— DATA EXCERPT —
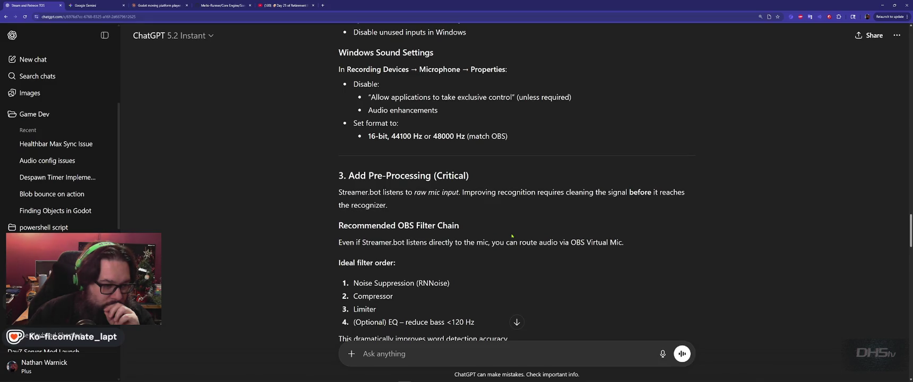
{"action": "scroll", "coordinate": [511, 236], "scroll_direction": "down", "scroll_amount": 2}
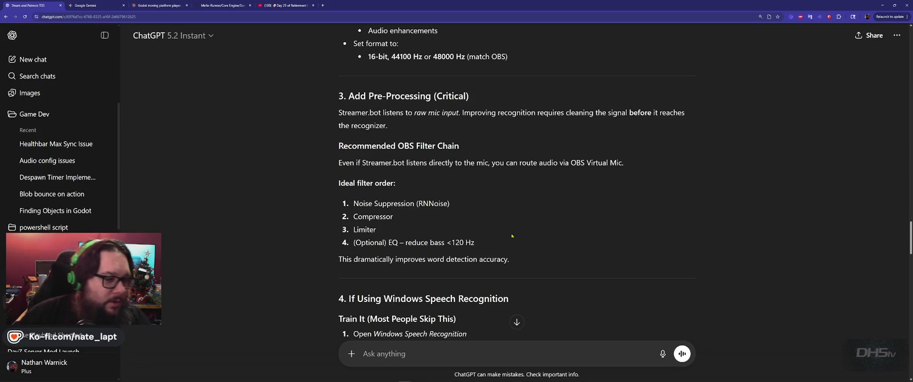
{"action": "scroll", "coordinate": [499, 202], "scroll_direction": "down", "scroll_amount": 3}
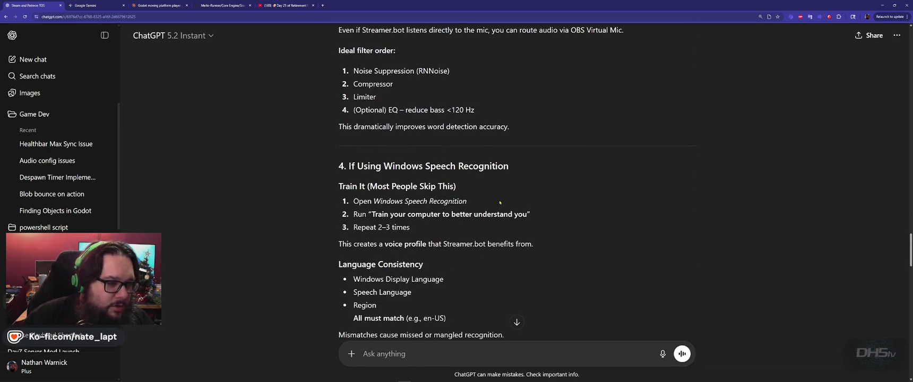
{"action": "scroll", "coordinate": [500, 202], "scroll_direction": "down", "scroll_amount": 12}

— ABOUT THIS EXERCISE —
Please transcribe the whole listing above exactly, with the images left out.

— SOLVED PROBLEM —
{"action": "scroll", "coordinate": [511, 236], "scroll_direction": "down", "scroll_amount": 2}
{"action": "scroll", "coordinate": [499, 202], "scroll_direction": "down", "scroll_amount": 3}
{"action": "scroll", "coordinate": [500, 202], "scroll_direction": "down", "scroll_amount": 12}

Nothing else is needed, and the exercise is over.